Stored data entries
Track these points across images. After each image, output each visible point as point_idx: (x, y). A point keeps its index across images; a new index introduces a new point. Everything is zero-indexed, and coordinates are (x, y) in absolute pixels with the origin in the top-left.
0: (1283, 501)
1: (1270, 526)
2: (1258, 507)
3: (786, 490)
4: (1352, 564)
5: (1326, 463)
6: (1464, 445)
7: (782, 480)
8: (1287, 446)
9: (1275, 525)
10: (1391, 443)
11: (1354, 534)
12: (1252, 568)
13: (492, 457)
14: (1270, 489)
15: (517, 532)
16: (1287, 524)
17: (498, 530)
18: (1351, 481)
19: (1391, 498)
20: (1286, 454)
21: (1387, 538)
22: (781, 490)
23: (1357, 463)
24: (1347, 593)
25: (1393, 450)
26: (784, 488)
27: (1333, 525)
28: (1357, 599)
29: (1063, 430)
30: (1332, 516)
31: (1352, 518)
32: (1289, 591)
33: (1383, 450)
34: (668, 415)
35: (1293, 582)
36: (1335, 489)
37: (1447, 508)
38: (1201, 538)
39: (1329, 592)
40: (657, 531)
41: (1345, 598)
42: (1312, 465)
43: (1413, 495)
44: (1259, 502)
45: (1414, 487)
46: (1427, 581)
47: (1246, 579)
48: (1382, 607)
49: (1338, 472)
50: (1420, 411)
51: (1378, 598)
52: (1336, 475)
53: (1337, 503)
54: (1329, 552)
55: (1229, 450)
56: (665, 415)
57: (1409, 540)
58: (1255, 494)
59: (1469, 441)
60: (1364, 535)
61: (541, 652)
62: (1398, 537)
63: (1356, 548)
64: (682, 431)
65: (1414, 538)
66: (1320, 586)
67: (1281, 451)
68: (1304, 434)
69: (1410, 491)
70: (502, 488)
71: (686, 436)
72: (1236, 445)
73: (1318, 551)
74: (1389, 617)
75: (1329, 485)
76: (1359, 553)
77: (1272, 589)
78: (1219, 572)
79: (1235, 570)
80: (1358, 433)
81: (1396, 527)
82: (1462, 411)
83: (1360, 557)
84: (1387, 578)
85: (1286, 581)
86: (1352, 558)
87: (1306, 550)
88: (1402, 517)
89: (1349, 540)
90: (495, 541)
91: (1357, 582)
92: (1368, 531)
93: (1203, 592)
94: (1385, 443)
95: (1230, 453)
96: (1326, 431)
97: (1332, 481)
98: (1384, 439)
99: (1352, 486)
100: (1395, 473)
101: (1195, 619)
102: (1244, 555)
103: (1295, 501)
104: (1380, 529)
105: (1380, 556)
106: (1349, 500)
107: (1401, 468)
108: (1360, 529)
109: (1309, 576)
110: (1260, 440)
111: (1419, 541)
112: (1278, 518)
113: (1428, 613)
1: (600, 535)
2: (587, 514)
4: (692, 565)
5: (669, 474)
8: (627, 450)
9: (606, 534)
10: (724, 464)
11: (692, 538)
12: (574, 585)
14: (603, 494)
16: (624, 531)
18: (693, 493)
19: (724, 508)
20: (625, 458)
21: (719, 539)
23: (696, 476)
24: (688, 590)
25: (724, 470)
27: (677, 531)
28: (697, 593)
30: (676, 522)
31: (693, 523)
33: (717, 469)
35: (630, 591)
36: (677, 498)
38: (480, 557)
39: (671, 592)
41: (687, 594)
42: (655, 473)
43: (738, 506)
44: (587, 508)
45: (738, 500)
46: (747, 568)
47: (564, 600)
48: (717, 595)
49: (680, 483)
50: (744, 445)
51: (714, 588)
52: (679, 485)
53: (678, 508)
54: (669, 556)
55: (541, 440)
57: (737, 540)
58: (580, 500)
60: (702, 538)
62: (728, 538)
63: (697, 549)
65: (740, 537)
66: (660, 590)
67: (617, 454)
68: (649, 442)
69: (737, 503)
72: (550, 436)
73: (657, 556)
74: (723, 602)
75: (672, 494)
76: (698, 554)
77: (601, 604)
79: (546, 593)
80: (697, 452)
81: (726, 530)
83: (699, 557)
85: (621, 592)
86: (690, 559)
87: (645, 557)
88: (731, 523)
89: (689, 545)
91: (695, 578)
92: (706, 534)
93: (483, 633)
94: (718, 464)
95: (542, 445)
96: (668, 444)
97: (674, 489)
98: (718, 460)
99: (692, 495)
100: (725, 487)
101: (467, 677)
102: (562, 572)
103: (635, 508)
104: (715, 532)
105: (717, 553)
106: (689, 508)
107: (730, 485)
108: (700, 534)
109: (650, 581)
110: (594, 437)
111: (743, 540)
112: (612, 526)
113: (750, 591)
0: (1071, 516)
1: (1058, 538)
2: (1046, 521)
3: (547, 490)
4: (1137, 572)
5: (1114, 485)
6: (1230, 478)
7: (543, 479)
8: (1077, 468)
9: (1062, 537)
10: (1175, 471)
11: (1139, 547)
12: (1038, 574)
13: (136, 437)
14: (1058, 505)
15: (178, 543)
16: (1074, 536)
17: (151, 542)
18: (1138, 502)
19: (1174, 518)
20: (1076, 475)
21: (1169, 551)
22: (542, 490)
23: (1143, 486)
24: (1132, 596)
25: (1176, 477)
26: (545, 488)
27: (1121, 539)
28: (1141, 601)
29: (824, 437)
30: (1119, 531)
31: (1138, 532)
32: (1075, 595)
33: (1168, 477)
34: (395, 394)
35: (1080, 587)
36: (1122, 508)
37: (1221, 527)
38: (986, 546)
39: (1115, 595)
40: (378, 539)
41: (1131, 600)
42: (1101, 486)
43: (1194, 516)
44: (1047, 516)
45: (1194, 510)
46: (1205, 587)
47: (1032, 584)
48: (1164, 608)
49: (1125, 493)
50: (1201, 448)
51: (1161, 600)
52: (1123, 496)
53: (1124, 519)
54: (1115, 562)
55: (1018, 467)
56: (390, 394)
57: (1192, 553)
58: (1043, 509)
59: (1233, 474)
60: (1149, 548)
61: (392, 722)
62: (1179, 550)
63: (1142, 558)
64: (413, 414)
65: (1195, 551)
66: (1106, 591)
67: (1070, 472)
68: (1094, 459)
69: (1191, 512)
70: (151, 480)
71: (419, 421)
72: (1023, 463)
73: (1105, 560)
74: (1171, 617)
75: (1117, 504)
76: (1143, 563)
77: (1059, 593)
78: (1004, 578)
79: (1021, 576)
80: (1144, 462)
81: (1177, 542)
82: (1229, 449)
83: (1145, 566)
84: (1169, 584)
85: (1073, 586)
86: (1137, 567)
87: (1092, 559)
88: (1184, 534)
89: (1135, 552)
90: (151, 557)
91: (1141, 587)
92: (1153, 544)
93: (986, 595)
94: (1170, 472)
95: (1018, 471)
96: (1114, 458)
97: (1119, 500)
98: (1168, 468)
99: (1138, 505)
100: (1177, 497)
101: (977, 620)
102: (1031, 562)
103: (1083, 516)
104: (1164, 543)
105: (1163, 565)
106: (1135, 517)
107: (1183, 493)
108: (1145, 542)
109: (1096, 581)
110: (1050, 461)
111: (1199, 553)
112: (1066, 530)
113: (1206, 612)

-- What this task involves --
Return all of the records above verbatim, line by line, without altering anything.

-- Response to the exercise --
Track these points across images. After each image, output each visible point as point_idx: (x, y). A point keeps its index across images; a new index introduces a new point. Everything is zero-indexed, and coordinates are (x, y) in absolute pixels with the origin in the top-left.
0: (1283, 501)
1: (1270, 526)
2: (1258, 507)
3: (786, 490)
4: (1352, 564)
5: (1326, 463)
6: (1464, 445)
7: (782, 480)
8: (1287, 446)
9: (1275, 525)
10: (1391, 443)
11: (1354, 534)
12: (1252, 568)
13: (492, 457)
14: (1270, 489)
15: (517, 532)
16: (1287, 524)
17: (498, 530)
18: (1351, 481)
19: (1391, 498)
20: (1286, 454)
21: (1387, 538)
22: (781, 490)
23: (1357, 463)
24: (1347, 593)
25: (1393, 450)
26: (784, 488)
27: (1333, 525)
28: (1357, 599)
29: (1063, 430)
30: (1332, 516)
31: (1352, 518)
32: (1289, 591)
33: (1383, 450)
34: (668, 415)
35: (1293, 582)
36: (1335, 489)
37: (1447, 508)
38: (1201, 538)
39: (1329, 592)
40: (657, 531)
41: (1345, 598)
42: (1312, 465)
43: (1413, 495)
44: (1259, 502)
45: (1414, 487)
46: (1427, 581)
47: (1246, 579)
48: (1382, 607)
49: (1338, 472)
50: (1420, 411)
51: (1378, 598)
52: (1336, 475)
53: (1337, 503)
54: (1329, 552)
55: (1229, 450)
56: (665, 415)
57: (1409, 540)
58: (1255, 494)
59: (1469, 441)
60: (1364, 535)
61: (541, 652)
62: (1398, 537)
63: (1356, 548)
64: (682, 431)
65: (1414, 538)
66: (1320, 586)
67: (1281, 451)
68: (1304, 434)
69: (1410, 491)
70: (502, 488)
71: (686, 436)
72: (1236, 445)
73: (1318, 551)
74: (1389, 617)
75: (1329, 485)
76: (1359, 553)
77: (1272, 589)
78: (1219, 572)
79: (1235, 570)
80: (1358, 433)
81: (1396, 527)
82: (1462, 411)
83: (1360, 557)
84: (1387, 578)
85: (1286, 581)
86: (1352, 558)
87: (1306, 550)
88: (1402, 517)
89: (1349, 540)
90: (495, 541)
91: (1357, 582)
92: (1368, 531)
93: (1203, 592)
94: (1385, 443)
95: (1230, 453)
96: (1326, 431)
97: (1332, 481)
98: (1384, 439)
99: (1352, 486)
100: (1395, 473)
101: (1195, 619)
102: (1244, 555)
103: (1295, 501)
104: (1380, 529)
105: (1380, 556)
106: (1349, 500)
107: (1401, 468)
108: (1360, 529)
109: (1309, 576)
110: (1260, 440)
111: (1419, 541)
112: (1278, 518)
113: (1428, 613)
1: (600, 535)
2: (587, 514)
4: (692, 565)
5: (669, 474)
8: (627, 450)
9: (606, 534)
10: (724, 464)
11: (692, 538)
12: (574, 585)
14: (603, 494)
16: (624, 531)
18: (693, 493)
19: (724, 508)
20: (625, 458)
21: (719, 539)
23: (696, 476)
24: (688, 590)
25: (724, 470)
27: (677, 531)
28: (697, 593)
30: (676, 522)
31: (693, 523)
33: (717, 469)
35: (630, 591)
36: (677, 498)
38: (480, 557)
39: (671, 592)
41: (687, 594)
42: (655, 473)
43: (738, 506)
44: (587, 508)
45: (738, 500)
46: (747, 568)
47: (564, 600)
48: (717, 595)
49: (680, 483)
50: (744, 445)
51: (714, 588)
52: (679, 485)
53: (678, 508)
54: (669, 556)
55: (541, 440)
57: (737, 540)
58: (580, 500)
60: (702, 538)
62: (728, 538)
63: (697, 549)
65: (740, 537)
66: (660, 590)
67: (617, 454)
68: (649, 442)
69: (737, 503)
72: (550, 436)
73: (657, 556)
74: (723, 602)
75: (672, 494)
76: (698, 554)
77: (601, 604)
79: (546, 593)
80: (697, 452)
81: (726, 530)
83: (699, 557)
85: (621, 592)
86: (690, 559)
87: (645, 557)
88: (731, 523)
89: (689, 545)
91: (695, 578)
92: (706, 534)
93: (483, 633)
94: (718, 464)
95: (542, 445)
96: (668, 444)
97: (674, 489)
98: (718, 460)
99: (692, 495)
100: (725, 487)
101: (467, 677)
102: (562, 572)
103: (635, 508)
104: (715, 532)
105: (717, 553)
106: (689, 508)
107: (730, 485)
108: (700, 534)
109: (650, 581)
110: (594, 437)
111: (743, 540)
112: (612, 526)
113: (750, 591)
0: (1071, 516)
1: (1058, 538)
2: (1046, 521)
3: (547, 490)
4: (1137, 572)
5: (1114, 485)
6: (1230, 478)
7: (543, 479)
8: (1077, 468)
9: (1062, 537)
10: (1175, 471)
11: (1139, 547)
12: (1038, 574)
13: (136, 437)
14: (1058, 505)
15: (178, 543)
16: (1074, 536)
17: (151, 542)
18: (1138, 502)
19: (1174, 518)
20: (1076, 475)
21: (1169, 551)
22: (542, 490)
23: (1143, 486)
24: (1132, 596)
25: (1176, 477)
26: (545, 488)
27: (1121, 539)
28: (1141, 601)
29: (824, 437)
30: (1119, 531)
31: (1138, 532)
32: (1075, 595)
33: (1168, 477)
34: (395, 394)
35: (1080, 587)
36: (1122, 508)
37: (1221, 527)
38: (986, 546)
39: (1115, 595)
40: (378, 539)
41: (1131, 600)
42: (1101, 486)
43: (1194, 516)
44: (1047, 516)
45: (1194, 510)
46: (1205, 587)
47: (1032, 584)
48: (1164, 608)
49: (1125, 493)
50: (1201, 448)
51: (1161, 600)
52: (1123, 496)
53: (1124, 519)
54: (1115, 562)
55: (1018, 467)
56: (390, 394)
57: (1192, 553)
58: (1043, 509)
59: (1233, 474)
60: (1149, 548)
61: (392, 722)
62: (1179, 550)
63: (1142, 558)
64: (413, 414)
65: (1195, 551)
66: (1106, 591)
67: (1070, 472)
68: (1094, 459)
69: (1191, 512)
70: (151, 480)
71: (419, 421)
72: (1023, 463)
73: (1105, 560)
74: (1171, 617)
75: (1117, 504)
76: (1143, 563)
77: (1059, 593)
78: (1004, 578)
79: (1021, 576)
80: (1144, 462)
81: (1177, 542)
82: (1229, 449)
83: (1145, 566)
84: (1169, 584)
85: (1073, 586)
86: (1137, 567)
87: (1092, 559)
88: (1184, 534)
89: (1135, 552)
90: (151, 557)
91: (1141, 587)
92: (1153, 544)
93: (986, 595)
94: (1170, 472)
95: (1018, 471)
96: (1114, 458)
97: (1119, 500)
98: (1168, 468)
99: (1138, 505)
100: (1177, 497)
101: (977, 620)
102: (1031, 562)
103: (1083, 516)
104: (1164, 543)
105: (1163, 565)
106: (1135, 517)
107: (1183, 493)
108: (1145, 542)
109: (1096, 581)
110: (1050, 461)
111: (1199, 553)
112: (1066, 530)
113: (1206, 612)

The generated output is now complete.